ONTAP Discussions

Snapmirror running slow - 2MB/s over 10GbE

ed_symanzik
30,788 Views

I am seeing unhealthy snapmirror times; transfer rates on the order of 2MB/s over 10GbE.

 

last-transfer-size     last-transfer-duration

      631.6GB            86:35:23              

      11.16GB            2:12:48               

      755.5GB            91:32:48            

 

Schedule is to run every 10 minutes.

 

The network is clean.  ifstat has not recorded an error in months. 

No duplex mismatches and negotiated speed is 10000.

Network is not maxed out, hits 80% at times.

Jumbo frames are enabled throughout. 

CPU load is low on a pair of FAS6220's.

Systems using the storage get good performance.

Throttle is unlimited.

 

What else do I check?

30 REPLIES 30

NetApp_SEAL
13,329 Views

Also - did I read that correctly? Three switches?

So what's the data path? Node A --> Switch 1 --> Switch 2 --> Switch 3 --> Node B?

For SnapMirror, are you using dedicated Intercluster ports or Intercluster LIFs on Data ports? Using interface group with VLAN tagging?

You're going from Node A to Node B in the same cluster, correct? So that would be INTRAcluster vs. INTERcluster?

ed_symanzik
11,039 Views

Did a test over the weekend of INTRAcluster snapmirror, node1 volume snapmirrored to node2.  1.1TB transferred in 3.5 days  ~3.6MB/s.

mark_schuren
13,329 Views

You say it now works like a charm - may I ask what snapmirror throughput do you get over 10GE?

I'm having problems getting snapmirror dp or xdp to be fast in 10gigE environments. Would like to hear what speeds others are seeing.

And maybe you have another idea regarding my post on same topic: https://communities.netapp.com/thread/33682 ...? Thanks.

NetApp_SEAL
12,803 Views

So in my most recent scenario, and after some additional testing, here's what I can see. Mind you, I'm still waiting on the client's network team to validate the results from the latest transfer.And keep in mind that this testing is over a 10 Gbps WAN link, not local LAN. Latency is around 40 ms. Last test was done with MTU 9000 from end-to-end (a test earlier in the day with MTU 1500 yielded approximately the same transfer rates / times, give or take a few minutes, and granted, the bump from 1500 MTU to 9000 MTU is going to be leveraged far more efficiently by things that take better advantage of the larger overhead, like iSCSI, so I don't expect a drastic difference with 1500 MTU vs. 9000 MTU SnapMirror traffic).

Topology: Site A Cluster --> 5K --> 7K --> 7K --> 5K -- Site B Cluster

Using InterCluster SnapMirror over intercluster LIFs (one per node) on a 2-port 10 Gb ifgrp (data ports) VPC using LACP

Separate VLAN per site (so routed VLAN, not extended via OTV)

As a test earlier, I set up a SnapMirror for a 1 TB volume from Site A (Prod) to Site B (DR).

If I'm calculating things correctly (and again, if someone can validate if this is not correct, please call it out),

Theoretical limit of a 10 Gbps links is 1.25 GBps
Using the calculation of 10,000 bits / 8 = 1,250 bits

Transferred 1 TB of data from Site A to Site B in 1 hour

Using the calculation of 1 TB = 8796093022210 bits

Using the calculation of 1 hour = 3,600 seconds

So then (if that's all correct), 8796093022178 bits / 3600 seconds = 2443359173 bits


Convert 2443359173 bits to MB = 291.27 MBps = 2.275 Gbps = 0.284 GBps

So at 0.284 GBps, and a theoretical line rate for 10 Gbps of 1.250 GBps, that translates to 22.72% efficiency. Granted, this could be expected, due to additional configuration issues in the data path, or something else I haven't come across yet.

• REQUEST A: Rewrite the listing as a JSON list of strings, one string per line and no blank lines, running from its first line through the line that contains "एग्लूटीनोजेन".

• PROVIDED RECORDS:
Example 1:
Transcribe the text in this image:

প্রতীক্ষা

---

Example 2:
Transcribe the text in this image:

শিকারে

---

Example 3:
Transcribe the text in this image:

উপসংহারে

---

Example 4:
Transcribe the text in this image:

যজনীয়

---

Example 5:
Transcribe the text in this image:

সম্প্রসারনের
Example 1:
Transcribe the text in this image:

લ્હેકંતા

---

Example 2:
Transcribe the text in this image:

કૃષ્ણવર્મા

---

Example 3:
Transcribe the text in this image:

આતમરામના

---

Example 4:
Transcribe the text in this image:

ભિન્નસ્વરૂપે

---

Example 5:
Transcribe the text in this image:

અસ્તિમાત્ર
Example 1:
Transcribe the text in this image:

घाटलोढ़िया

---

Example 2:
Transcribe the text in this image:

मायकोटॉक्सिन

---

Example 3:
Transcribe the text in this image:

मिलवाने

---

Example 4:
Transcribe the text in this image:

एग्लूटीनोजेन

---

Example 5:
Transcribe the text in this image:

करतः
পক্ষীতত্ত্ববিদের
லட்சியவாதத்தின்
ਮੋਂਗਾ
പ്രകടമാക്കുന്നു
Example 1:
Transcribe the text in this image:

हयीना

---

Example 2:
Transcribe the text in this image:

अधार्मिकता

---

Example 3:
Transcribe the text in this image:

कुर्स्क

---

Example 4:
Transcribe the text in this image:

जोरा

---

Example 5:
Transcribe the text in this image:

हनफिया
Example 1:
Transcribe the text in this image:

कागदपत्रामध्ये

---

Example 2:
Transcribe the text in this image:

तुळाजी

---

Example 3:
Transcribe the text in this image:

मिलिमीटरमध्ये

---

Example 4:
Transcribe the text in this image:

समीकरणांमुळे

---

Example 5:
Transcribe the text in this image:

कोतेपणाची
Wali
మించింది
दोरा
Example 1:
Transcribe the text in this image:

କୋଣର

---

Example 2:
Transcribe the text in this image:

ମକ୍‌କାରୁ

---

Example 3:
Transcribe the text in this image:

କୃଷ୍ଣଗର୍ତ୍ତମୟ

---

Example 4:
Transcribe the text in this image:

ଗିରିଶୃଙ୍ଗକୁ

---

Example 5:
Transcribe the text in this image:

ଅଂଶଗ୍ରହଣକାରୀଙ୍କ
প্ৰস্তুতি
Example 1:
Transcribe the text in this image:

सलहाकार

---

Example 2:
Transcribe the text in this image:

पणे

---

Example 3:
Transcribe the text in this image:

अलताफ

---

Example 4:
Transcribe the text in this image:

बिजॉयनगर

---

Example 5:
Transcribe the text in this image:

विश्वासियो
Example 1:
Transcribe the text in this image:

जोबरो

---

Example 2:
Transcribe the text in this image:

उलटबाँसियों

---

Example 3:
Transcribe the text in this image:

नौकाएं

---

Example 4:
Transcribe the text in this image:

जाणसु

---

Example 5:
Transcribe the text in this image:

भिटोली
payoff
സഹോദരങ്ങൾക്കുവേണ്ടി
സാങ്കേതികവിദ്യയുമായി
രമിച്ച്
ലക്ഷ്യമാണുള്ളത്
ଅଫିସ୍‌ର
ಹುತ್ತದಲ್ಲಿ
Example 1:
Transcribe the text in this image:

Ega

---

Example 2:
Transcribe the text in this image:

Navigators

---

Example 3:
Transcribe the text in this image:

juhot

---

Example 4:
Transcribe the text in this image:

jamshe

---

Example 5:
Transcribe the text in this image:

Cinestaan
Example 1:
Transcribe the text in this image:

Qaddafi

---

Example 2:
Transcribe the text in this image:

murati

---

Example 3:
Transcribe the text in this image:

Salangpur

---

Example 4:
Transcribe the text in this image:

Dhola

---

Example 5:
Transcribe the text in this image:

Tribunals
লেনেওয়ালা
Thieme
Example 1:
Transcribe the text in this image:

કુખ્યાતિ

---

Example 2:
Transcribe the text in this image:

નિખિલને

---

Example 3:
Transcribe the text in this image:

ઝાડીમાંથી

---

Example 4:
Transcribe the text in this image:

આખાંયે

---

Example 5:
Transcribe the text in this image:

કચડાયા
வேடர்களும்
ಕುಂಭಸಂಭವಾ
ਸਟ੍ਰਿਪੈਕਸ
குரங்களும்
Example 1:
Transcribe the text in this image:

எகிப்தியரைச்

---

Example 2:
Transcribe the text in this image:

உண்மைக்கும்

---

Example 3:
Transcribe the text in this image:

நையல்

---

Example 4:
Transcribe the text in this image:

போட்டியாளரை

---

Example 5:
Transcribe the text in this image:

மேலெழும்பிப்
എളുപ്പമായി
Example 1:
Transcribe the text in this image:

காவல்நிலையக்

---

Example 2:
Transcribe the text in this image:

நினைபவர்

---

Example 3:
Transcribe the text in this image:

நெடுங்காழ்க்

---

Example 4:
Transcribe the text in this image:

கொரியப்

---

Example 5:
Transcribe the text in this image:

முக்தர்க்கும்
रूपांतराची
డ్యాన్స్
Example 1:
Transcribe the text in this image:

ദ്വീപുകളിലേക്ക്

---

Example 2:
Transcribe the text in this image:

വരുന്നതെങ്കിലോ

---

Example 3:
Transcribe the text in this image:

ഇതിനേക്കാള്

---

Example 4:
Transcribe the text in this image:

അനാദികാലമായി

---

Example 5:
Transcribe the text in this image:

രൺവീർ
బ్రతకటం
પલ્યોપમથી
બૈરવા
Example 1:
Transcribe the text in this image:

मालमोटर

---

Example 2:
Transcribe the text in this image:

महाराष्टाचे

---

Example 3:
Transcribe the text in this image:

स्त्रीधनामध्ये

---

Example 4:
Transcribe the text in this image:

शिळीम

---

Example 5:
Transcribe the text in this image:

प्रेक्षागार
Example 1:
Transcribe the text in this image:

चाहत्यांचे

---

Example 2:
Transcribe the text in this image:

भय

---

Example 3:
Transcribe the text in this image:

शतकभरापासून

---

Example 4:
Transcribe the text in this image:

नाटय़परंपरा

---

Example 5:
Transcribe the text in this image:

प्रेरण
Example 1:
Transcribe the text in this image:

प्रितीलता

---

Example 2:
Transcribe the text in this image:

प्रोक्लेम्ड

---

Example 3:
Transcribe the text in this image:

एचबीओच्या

• REQUEST B: Translate this sentence from the forum thread into Spanish: "Schedule is to run every 10 minutes."

• EXERCISE OUTPUT A:
[
  "Example 1:",
  "Transcribe the text in this image:",
  "প্রতীক্ষা",
  "---",
  "Example 2:",
  "Transcribe the text in this image:",
  "শিকারে",
  "---",
  "Example 3:",
  "Transcribe the text in this image:",
  "উপসংহারে",
  "---",
  "Example 4:",
  "Transcribe the text in this image:",
  "যজনীয়",
  "---",
  "Example 5:",
  "Transcribe the text in this image:",
  "সম্প্রসারনের",
  "Example 1:",
  "Transcribe the text in this image:",
  "લ્હેકંતા",
  "---",
  "Example 2:",
  "Transcribe the text in this image:",
  "કૃષ્ણવર્મા",
  "---",
  "Example 3:",
  "Transcribe the text in this image:",
  "આતમરામના",
  "---",
  "Example 4:",
  "Transcribe the text in this image:",
  "ભિન્નસ્વરૂપે",
  "---",
  "Example 5:",
  "Transcribe the text in this image:",
  "અસ્તિમાત્ર",
  "Example 1:",
  "Transcribe the text in this image:",
  "घाटलोढ़िया",
  "---",
  "Example 2:",
  "Transcribe the text in this image:",
  "मायकोटॉक्सिन",
  "---",
  "Example 3:",
  "Transcribe the text in this image:",
  "मिलवाने",
  "---",
  "Example 4:",
  "Transcribe the text in this image:",
  "एग्लूटीनोजेन"
]

• EXERCISE OUTPUT B: La programación está configurada para ejecutarse cada 10 minutos.